Text passage:
Interviewers are not just interested in technical knowledge (although this is very important) but also how candidates approach problems, construct their thought process and demonstrate personal skills, such as communication.
The technical skills an employer is looking for will depend on the role in question. The job specification will give a good indication of the skill set they expect, so it’s a good place to start when thinking about what you might be asked at interview.
The employer will, of course, be assessing your technical ability and your understanding of the industry to ensure you will be able to do the job, but they will also be looking at how you got to your answers (your methodology).
They will also be analysing how articulate you are when presenting your findings, and whether you can apply the technical problem to a real situation in the workplace.
In a technical interview, an employer might show a candidate a wiring diagram or a line of computer code, for example, and expect instant analysis.
Aside from industry-specific questions, these example questions are indicative of what you might encounter:
A. What is the degree angle between the hour and minute hand of a clock at 09:45?
B. What is 175 x 186?
C. How many lamp posts are there in London?
D. Why are doors rectangular?
E. How many tennis balls can you fit into a Ford Fiesta?
F. Describe the colour blue to a blind person.

Task A: In the technical-interview passage, shorten the paragraph beginning "The employer will, of course, be assessing" to a single sentence that keeps its main facts.
The technical-interview passage and the records that follow come from different sources.

Given entries:

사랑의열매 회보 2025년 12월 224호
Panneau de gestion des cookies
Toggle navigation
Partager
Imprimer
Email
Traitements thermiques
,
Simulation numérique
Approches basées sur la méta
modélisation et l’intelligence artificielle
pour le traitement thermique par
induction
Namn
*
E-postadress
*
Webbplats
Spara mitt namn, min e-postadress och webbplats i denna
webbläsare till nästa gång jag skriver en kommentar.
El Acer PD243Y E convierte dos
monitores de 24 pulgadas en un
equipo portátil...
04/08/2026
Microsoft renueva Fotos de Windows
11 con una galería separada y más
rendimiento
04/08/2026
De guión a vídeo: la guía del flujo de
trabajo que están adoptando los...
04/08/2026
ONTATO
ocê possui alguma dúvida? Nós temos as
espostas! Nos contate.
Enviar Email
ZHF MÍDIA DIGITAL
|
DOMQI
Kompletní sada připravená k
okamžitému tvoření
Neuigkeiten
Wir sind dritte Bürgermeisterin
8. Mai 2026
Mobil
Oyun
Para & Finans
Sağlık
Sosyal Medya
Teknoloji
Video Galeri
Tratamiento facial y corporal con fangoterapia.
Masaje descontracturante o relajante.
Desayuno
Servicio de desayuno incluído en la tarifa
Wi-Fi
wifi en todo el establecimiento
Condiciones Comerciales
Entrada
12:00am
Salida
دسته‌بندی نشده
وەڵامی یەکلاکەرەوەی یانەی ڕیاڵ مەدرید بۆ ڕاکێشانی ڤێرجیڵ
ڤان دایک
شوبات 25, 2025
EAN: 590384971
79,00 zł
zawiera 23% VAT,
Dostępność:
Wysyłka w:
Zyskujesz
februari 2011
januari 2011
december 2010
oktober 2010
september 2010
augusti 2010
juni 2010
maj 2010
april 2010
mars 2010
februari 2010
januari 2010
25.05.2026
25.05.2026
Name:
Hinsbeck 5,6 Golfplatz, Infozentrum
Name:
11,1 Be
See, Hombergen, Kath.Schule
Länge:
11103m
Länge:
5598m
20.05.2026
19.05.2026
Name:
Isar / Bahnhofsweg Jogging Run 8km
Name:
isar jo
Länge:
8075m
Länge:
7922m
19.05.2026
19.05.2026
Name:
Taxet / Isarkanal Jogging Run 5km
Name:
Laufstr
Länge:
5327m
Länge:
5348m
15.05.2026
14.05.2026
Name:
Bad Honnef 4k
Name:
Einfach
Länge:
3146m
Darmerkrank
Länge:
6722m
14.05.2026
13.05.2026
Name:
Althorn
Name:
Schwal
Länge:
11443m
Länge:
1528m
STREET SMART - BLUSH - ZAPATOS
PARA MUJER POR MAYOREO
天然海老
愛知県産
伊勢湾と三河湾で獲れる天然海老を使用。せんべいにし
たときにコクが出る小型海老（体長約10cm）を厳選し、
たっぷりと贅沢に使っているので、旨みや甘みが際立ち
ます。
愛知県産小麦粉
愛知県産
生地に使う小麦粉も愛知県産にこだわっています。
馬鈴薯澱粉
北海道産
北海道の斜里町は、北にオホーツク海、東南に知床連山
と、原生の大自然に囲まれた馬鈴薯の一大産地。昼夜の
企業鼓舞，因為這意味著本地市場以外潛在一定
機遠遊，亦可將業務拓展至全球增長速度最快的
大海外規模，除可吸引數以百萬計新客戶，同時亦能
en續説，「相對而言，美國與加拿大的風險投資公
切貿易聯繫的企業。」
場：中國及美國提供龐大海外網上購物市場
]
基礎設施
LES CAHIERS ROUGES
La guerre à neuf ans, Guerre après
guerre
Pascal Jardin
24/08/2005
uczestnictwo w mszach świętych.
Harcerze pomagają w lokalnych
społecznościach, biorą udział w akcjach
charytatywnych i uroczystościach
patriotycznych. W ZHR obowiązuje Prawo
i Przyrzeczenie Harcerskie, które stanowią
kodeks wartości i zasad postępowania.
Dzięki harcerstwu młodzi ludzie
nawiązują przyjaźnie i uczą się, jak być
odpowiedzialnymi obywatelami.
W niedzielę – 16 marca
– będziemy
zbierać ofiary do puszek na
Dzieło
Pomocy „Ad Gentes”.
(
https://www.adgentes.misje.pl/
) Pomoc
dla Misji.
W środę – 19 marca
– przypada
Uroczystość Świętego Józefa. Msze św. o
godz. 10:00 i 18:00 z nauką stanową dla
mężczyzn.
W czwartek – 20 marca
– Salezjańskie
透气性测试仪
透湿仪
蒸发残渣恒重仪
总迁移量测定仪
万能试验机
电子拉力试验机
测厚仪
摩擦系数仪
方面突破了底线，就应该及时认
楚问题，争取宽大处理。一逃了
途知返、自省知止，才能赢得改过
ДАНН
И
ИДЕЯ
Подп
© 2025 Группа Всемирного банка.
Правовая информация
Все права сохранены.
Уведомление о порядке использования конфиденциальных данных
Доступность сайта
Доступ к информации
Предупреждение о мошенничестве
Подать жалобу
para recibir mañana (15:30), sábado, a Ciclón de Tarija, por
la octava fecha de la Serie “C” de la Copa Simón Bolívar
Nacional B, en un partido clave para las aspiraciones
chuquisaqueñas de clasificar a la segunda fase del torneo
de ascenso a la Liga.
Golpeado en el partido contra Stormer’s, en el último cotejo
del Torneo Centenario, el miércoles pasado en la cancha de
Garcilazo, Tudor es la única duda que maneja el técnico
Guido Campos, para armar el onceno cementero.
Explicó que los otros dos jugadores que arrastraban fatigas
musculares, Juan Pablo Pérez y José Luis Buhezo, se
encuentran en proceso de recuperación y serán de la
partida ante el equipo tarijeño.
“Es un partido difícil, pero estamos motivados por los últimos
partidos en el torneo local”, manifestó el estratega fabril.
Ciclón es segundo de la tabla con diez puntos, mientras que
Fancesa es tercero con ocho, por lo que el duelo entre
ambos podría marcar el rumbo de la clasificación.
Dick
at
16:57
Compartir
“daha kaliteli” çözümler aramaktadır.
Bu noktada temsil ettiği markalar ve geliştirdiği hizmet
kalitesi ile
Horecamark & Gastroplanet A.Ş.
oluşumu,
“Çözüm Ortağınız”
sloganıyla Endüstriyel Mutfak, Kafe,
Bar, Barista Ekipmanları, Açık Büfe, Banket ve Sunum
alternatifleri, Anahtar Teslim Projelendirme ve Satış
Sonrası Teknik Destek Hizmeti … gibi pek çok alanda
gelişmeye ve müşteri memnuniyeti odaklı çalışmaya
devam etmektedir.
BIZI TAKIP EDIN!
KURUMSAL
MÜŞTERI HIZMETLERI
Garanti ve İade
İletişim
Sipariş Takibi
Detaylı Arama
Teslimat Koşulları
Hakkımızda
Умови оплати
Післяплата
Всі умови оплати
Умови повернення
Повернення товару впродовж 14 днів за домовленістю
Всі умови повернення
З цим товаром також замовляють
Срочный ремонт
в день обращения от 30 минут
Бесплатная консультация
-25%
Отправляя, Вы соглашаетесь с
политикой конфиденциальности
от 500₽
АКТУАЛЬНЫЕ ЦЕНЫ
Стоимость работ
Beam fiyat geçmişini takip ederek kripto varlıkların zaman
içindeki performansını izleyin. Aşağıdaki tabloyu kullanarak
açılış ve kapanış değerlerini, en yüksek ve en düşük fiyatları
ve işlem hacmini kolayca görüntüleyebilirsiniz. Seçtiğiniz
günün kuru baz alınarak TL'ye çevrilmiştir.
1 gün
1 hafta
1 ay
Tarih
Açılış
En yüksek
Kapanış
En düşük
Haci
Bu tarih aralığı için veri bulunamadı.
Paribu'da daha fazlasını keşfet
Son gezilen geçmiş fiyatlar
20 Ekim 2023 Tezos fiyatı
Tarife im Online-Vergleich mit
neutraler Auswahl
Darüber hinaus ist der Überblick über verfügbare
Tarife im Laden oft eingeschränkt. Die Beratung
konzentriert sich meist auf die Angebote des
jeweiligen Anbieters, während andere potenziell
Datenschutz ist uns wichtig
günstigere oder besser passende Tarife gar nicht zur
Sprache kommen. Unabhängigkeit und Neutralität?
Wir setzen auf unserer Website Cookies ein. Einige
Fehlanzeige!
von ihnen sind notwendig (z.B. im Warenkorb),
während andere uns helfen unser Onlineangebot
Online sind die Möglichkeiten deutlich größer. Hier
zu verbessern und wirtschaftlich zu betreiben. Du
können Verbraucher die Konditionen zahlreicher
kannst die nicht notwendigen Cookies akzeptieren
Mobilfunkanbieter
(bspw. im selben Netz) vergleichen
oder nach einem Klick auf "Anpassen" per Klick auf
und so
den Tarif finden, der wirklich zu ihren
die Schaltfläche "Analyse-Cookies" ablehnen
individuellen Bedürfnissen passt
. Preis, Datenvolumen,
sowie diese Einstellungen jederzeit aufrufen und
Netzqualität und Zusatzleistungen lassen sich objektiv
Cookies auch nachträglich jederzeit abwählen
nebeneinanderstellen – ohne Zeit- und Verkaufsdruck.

Task B: Copy out the records line for line, beginning at their first line and continuing through the line that contains "Video Galeri".

Written answer A: The employer will test your technical ability and industry understanding to confirm you can do the job, and will also examine your methodology, meaning how you reached your answers.

Written answer B:
사랑의열매 회보 2025년 12월 224호
Panneau de gestion des cookies
Toggle navigation
Partager
Imprimer
Email
Traitements thermiques
,
Simulation numérique
Approches basées sur la méta
modélisation et l’intelligence artificielle
pour le traitement thermique par
induction
Namn
*
E-postadress
*
Webbplats
Spara mitt namn, min e-postadress och webbplats i denna
webbläsare till nästa gång jag skriver en kommentar.
El Acer PD243Y E convierte dos
monitores de 24 pulgadas en un
equipo portátil...
04/08/2026
Microsoft renueva Fotos de Windows
11 con una galería separada y más
rendimiento
04/08/2026
De guión a vídeo: la guía del flujo de
trabajo que están adoptando los...
04/08/2026
ONTATO
ocê possui alguma dúvida? Nós temos as
espostas! Nos contate.
Enviar Email
ZHF MÍDIA DIGITAL
|
DOMQI
Kompletní sada připravená k
okamžitému tvoření
Neuigkeiten
Wir sind dritte Bürgermeisterin
8. Mai 2026
Mobil
Oyun
Para & Finans
Sağlık
Sosyal Medya
Teknoloji
Video Galeri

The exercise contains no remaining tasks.